In Loach's films, authenticity is everything, and when his quest for realism pays off, there's nothing as raw in all of cinema.

On 22 May, at the age of 79, Ken Loach became the first British director to win the top prize twice at the Cannes Film Festival. His previous Palme d’Or, in 2006, was for The Wind That Shakes the Barley, which dramatised the British occupation of Ireland and the origins of the IRA. This time, he won for I, Daniel Blake, the story of an ailing carpenter wrongly declared fit for work by the callous UK benefits system. No wonder Ed Vaizey, the culture minister, could issue only the most grudging acknowledgement, alluding vaguely to “Brit success!” in a tweet that failed to mention either Loach or the film.

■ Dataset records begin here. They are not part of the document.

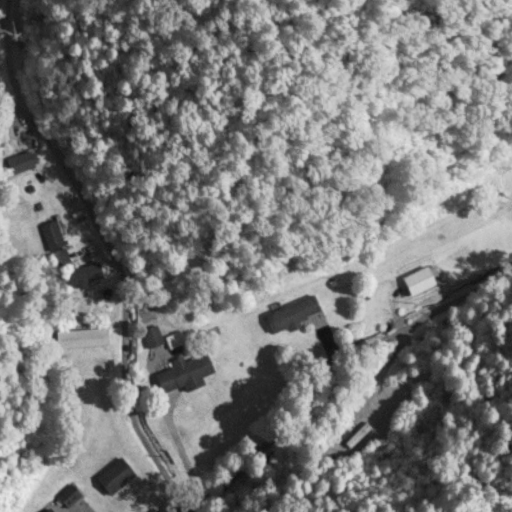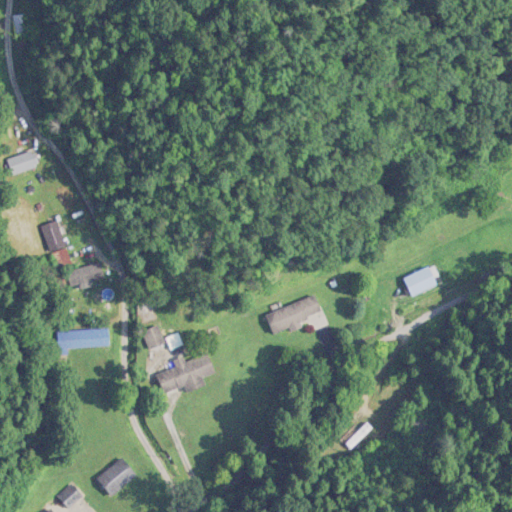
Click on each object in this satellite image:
building: (420, 282)
building: (78, 296)
building: (293, 316)
building: (86, 339)
building: (175, 364)
road: (332, 368)
road: (133, 373)
building: (116, 478)
building: (61, 509)
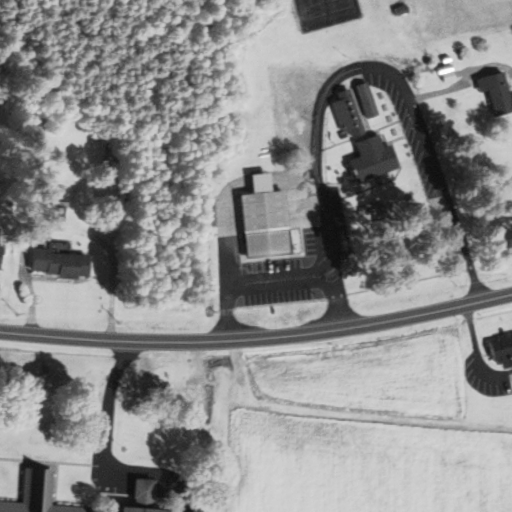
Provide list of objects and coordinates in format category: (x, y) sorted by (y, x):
park: (324, 13)
road: (382, 72)
building: (498, 91)
building: (367, 100)
building: (364, 141)
building: (267, 219)
building: (267, 221)
building: (2, 254)
building: (63, 263)
road: (279, 279)
road: (258, 340)
building: (502, 351)
road: (103, 456)
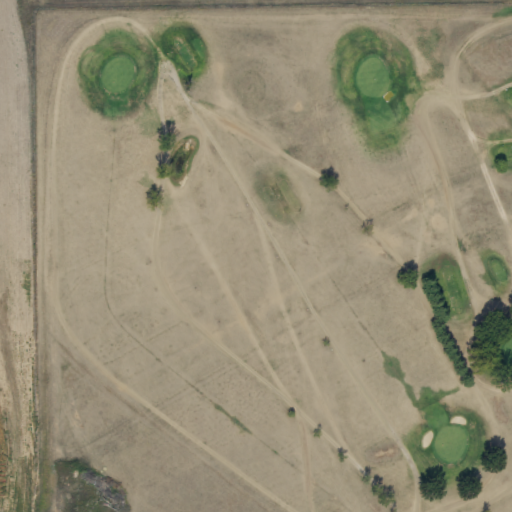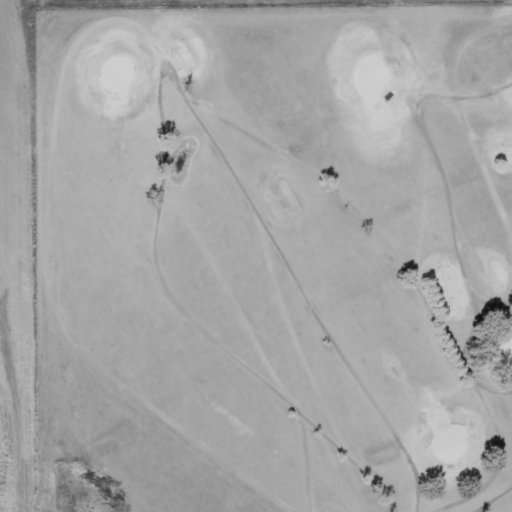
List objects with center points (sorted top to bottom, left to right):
park: (273, 257)
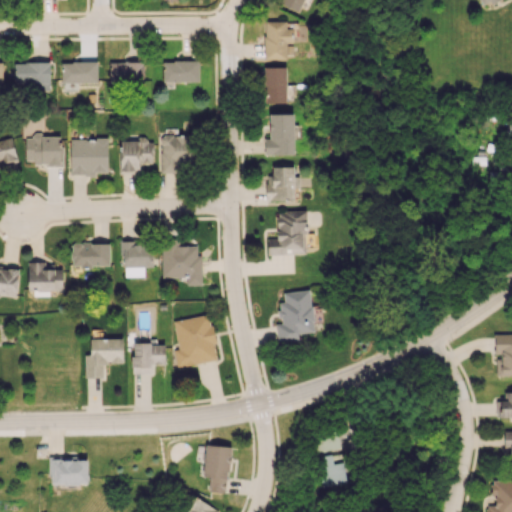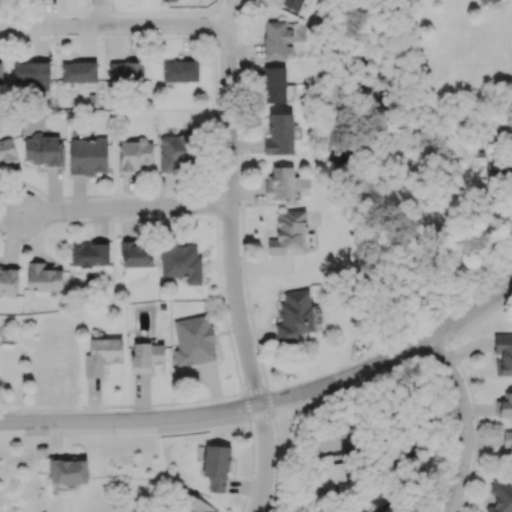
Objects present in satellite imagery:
building: (484, 2)
building: (293, 4)
road: (100, 14)
road: (115, 28)
building: (277, 39)
building: (180, 71)
building: (1, 72)
building: (78, 72)
building: (126, 72)
building: (31, 74)
building: (274, 84)
building: (280, 134)
building: (43, 149)
building: (7, 151)
building: (173, 152)
building: (134, 155)
building: (88, 156)
building: (280, 184)
road: (232, 206)
road: (124, 210)
building: (289, 233)
building: (90, 254)
building: (136, 257)
building: (180, 261)
building: (44, 277)
building: (8, 280)
building: (294, 315)
building: (193, 340)
building: (503, 353)
building: (102, 355)
building: (147, 357)
road: (394, 362)
building: (504, 407)
road: (131, 422)
road: (465, 423)
building: (508, 442)
building: (329, 460)
road: (267, 461)
building: (216, 467)
building: (68, 471)
building: (501, 496)
building: (196, 505)
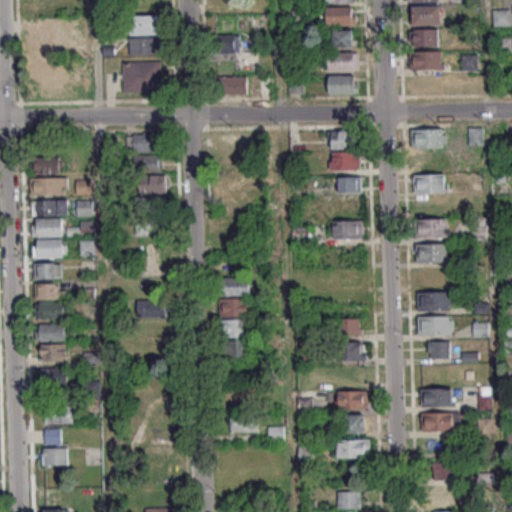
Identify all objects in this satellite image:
building: (339, 0)
building: (420, 0)
building: (300, 14)
building: (427, 14)
building: (339, 15)
building: (501, 17)
building: (146, 24)
building: (425, 36)
building: (342, 38)
building: (228, 43)
building: (80, 44)
building: (145, 45)
building: (43, 46)
road: (381, 56)
road: (2, 59)
building: (427, 59)
building: (340, 60)
building: (469, 61)
building: (42, 67)
building: (143, 76)
building: (344, 83)
building: (234, 84)
building: (297, 85)
road: (447, 110)
road: (193, 114)
road: (2, 119)
building: (430, 137)
building: (344, 138)
building: (146, 141)
building: (345, 159)
building: (146, 161)
building: (45, 165)
building: (234, 181)
building: (430, 182)
building: (152, 183)
building: (349, 184)
building: (49, 185)
building: (48, 206)
building: (47, 226)
building: (143, 227)
building: (434, 227)
building: (348, 228)
building: (300, 234)
building: (50, 247)
building: (87, 247)
building: (432, 251)
road: (100, 255)
road: (193, 255)
road: (287, 255)
road: (495, 255)
building: (48, 270)
building: (235, 286)
building: (50, 290)
building: (435, 299)
building: (155, 307)
building: (52, 309)
road: (389, 312)
road: (10, 315)
building: (435, 324)
building: (350, 325)
building: (235, 327)
building: (481, 329)
building: (52, 331)
building: (439, 348)
building: (354, 350)
building: (54, 352)
building: (54, 376)
building: (438, 396)
building: (352, 399)
building: (485, 402)
building: (59, 415)
building: (441, 420)
building: (244, 421)
building: (357, 422)
building: (485, 425)
building: (276, 432)
building: (354, 447)
building: (54, 448)
building: (448, 470)
building: (446, 494)
building: (349, 498)
building: (55, 509)
building: (160, 511)
building: (446, 511)
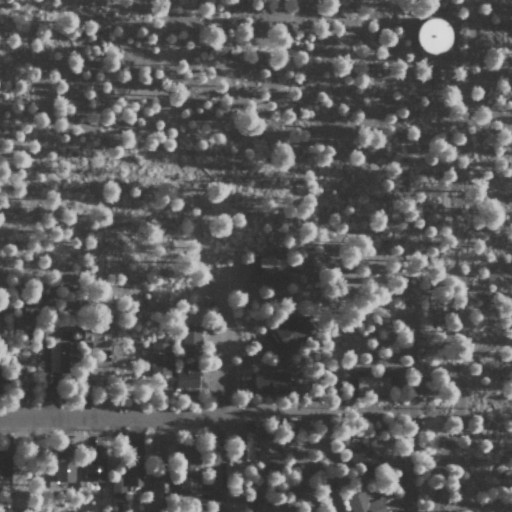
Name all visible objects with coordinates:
building: (433, 34)
storage tank: (429, 38)
building: (429, 38)
road: (154, 47)
road: (216, 48)
road: (464, 56)
road: (436, 89)
road: (196, 208)
building: (271, 266)
road: (462, 315)
building: (96, 334)
building: (285, 335)
building: (190, 340)
building: (60, 355)
building: (159, 358)
building: (187, 376)
building: (270, 382)
road: (457, 383)
building: (372, 385)
road: (343, 403)
road: (141, 412)
road: (219, 414)
building: (260, 447)
road: (406, 447)
building: (363, 456)
building: (94, 463)
building: (64, 464)
building: (4, 466)
building: (188, 469)
building: (135, 470)
building: (118, 484)
building: (160, 490)
building: (362, 503)
building: (270, 505)
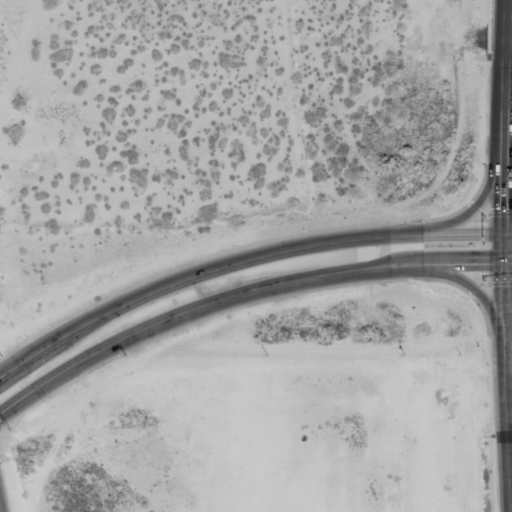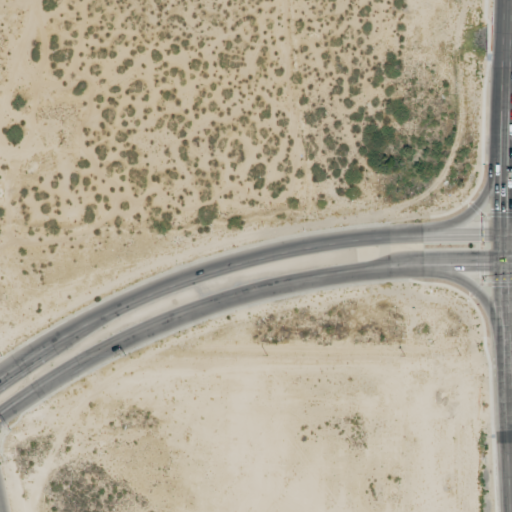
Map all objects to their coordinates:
road: (510, 127)
road: (507, 164)
traffic signals: (506, 206)
road: (472, 207)
road: (242, 261)
road: (468, 269)
traffic signals: (472, 269)
road: (474, 286)
road: (201, 311)
road: (510, 349)
road: (509, 382)
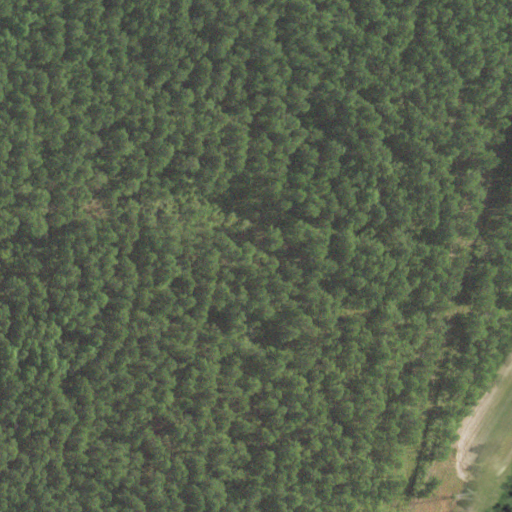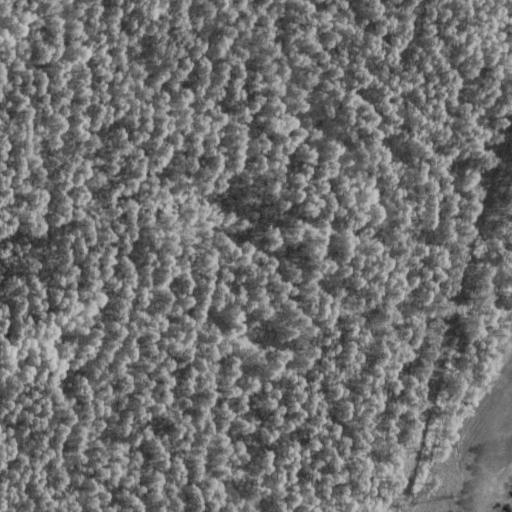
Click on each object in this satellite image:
power tower: (462, 499)
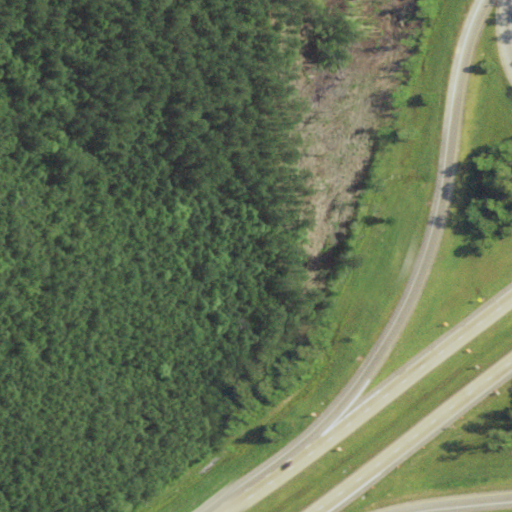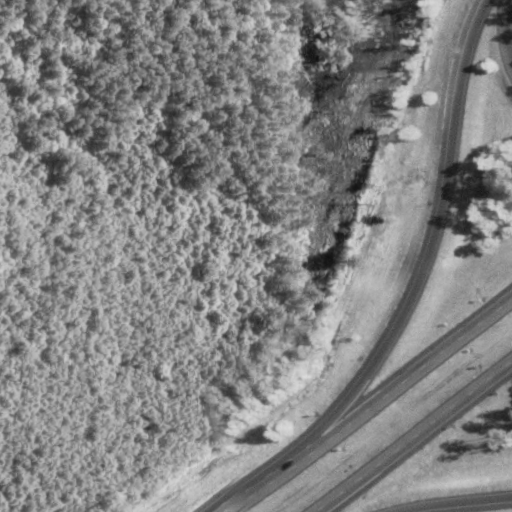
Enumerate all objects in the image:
road: (499, 42)
road: (422, 243)
road: (365, 401)
road: (409, 433)
road: (450, 503)
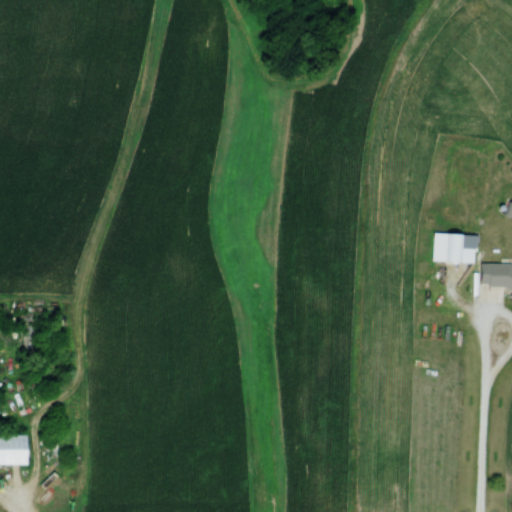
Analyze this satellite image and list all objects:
building: (444, 248)
building: (495, 277)
road: (490, 322)
road: (481, 442)
road: (12, 493)
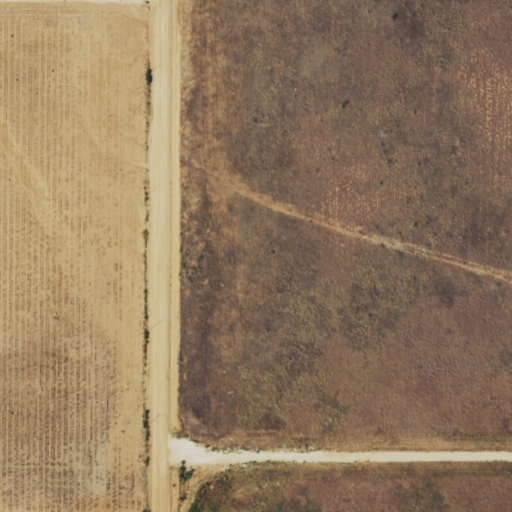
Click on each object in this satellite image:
road: (203, 256)
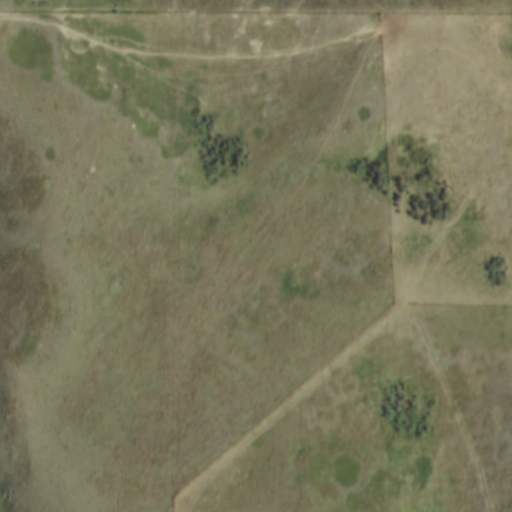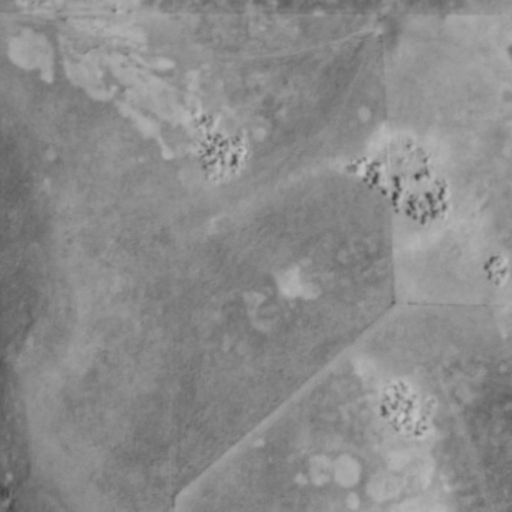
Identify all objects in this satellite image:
road: (107, 46)
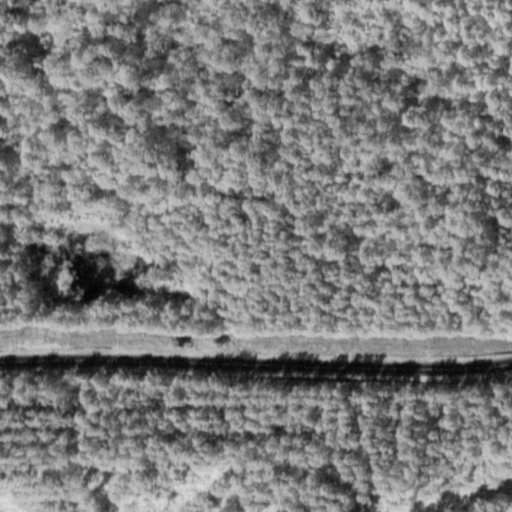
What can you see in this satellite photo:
road: (256, 363)
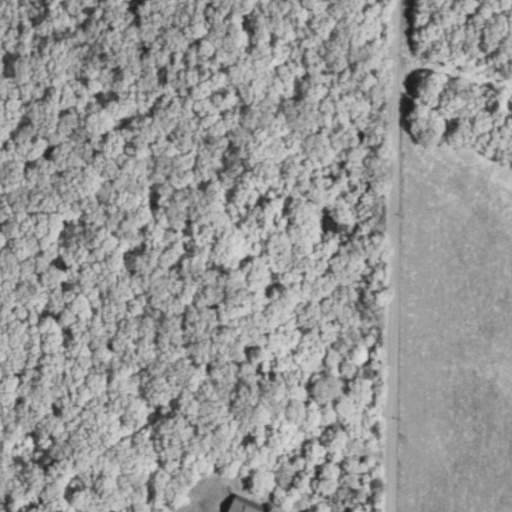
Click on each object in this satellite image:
road: (392, 256)
building: (246, 506)
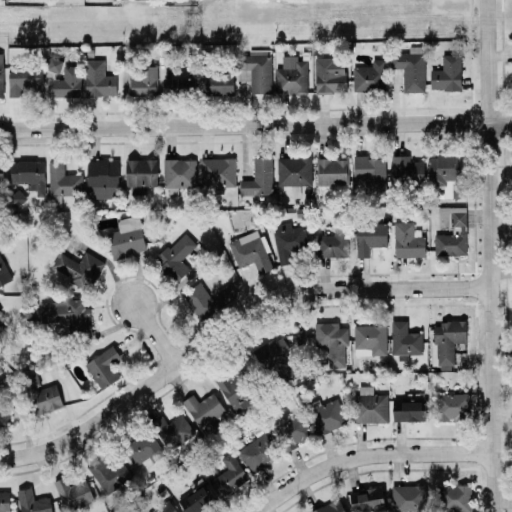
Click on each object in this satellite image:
power tower: (193, 20)
building: (56, 65)
building: (57, 65)
building: (411, 68)
building: (411, 68)
building: (256, 70)
building: (257, 70)
building: (447, 73)
building: (448, 73)
building: (330, 74)
building: (1, 75)
building: (1, 75)
building: (292, 75)
building: (331, 75)
building: (292, 76)
building: (369, 76)
building: (370, 76)
building: (99, 78)
building: (25, 79)
building: (99, 79)
building: (25, 80)
building: (143, 80)
building: (144, 81)
building: (69, 82)
building: (69, 82)
building: (220, 83)
building: (220, 83)
building: (179, 84)
building: (180, 85)
road: (256, 125)
building: (407, 168)
building: (407, 169)
building: (218, 171)
building: (332, 171)
building: (333, 171)
building: (1, 172)
building: (2, 172)
building: (218, 172)
building: (294, 172)
building: (30, 173)
building: (295, 173)
building: (369, 173)
building: (30, 174)
building: (141, 174)
building: (142, 174)
building: (179, 174)
building: (180, 174)
building: (370, 174)
building: (448, 174)
building: (448, 175)
building: (259, 177)
building: (260, 178)
building: (103, 179)
building: (103, 179)
building: (64, 180)
building: (64, 180)
building: (127, 237)
building: (127, 237)
building: (370, 237)
building: (453, 237)
building: (453, 237)
building: (370, 238)
building: (289, 240)
building: (408, 240)
building: (408, 240)
building: (289, 241)
building: (333, 243)
building: (334, 243)
building: (251, 250)
building: (251, 251)
building: (176, 256)
road: (489, 256)
building: (177, 257)
building: (78, 267)
building: (78, 268)
building: (4, 272)
building: (4, 272)
building: (208, 300)
building: (209, 300)
building: (64, 312)
building: (64, 313)
building: (1, 330)
building: (1, 330)
road: (158, 332)
road: (232, 332)
building: (371, 338)
building: (371, 338)
building: (405, 338)
building: (405, 339)
building: (448, 341)
building: (449, 341)
building: (332, 342)
building: (332, 342)
building: (273, 352)
building: (274, 353)
building: (104, 366)
building: (104, 367)
building: (236, 389)
building: (236, 390)
building: (40, 395)
building: (41, 395)
building: (370, 404)
building: (371, 405)
building: (452, 406)
building: (452, 406)
building: (204, 408)
building: (205, 409)
building: (409, 410)
building: (409, 410)
building: (326, 414)
building: (326, 414)
building: (173, 429)
building: (173, 429)
building: (292, 430)
building: (292, 430)
building: (144, 450)
building: (144, 450)
building: (257, 452)
building: (258, 453)
road: (368, 456)
building: (109, 474)
building: (110, 474)
building: (230, 474)
building: (231, 475)
building: (73, 492)
building: (74, 493)
building: (454, 497)
building: (197, 498)
building: (197, 498)
building: (409, 498)
building: (409, 498)
building: (455, 498)
building: (367, 500)
building: (367, 500)
building: (4, 501)
building: (5, 501)
building: (33, 501)
building: (33, 502)
building: (330, 506)
building: (164, 507)
building: (165, 507)
building: (331, 507)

The actor and Cannes jury member Donald Sutherland, on the other hand, called I, Daniel Blake “an absolutely terrific movie that resonates in your heart and soul”. It was an incongruous delight to see Loach posing before swarms of paparazzi. He usually disdains such frivolities; he might be red but he’s hardly red carpet. “As a film-maker, you’re forever involved in things that constantly inflate their own importance,” he once complained. Artifice, hyperbole and celebrity hold no appeal. Even film-making itself is full of irritating impediments. “If Loach could make a film without a camera, he would,” said Trevor Griffiths, who collaborated with him on Fatherland (1986).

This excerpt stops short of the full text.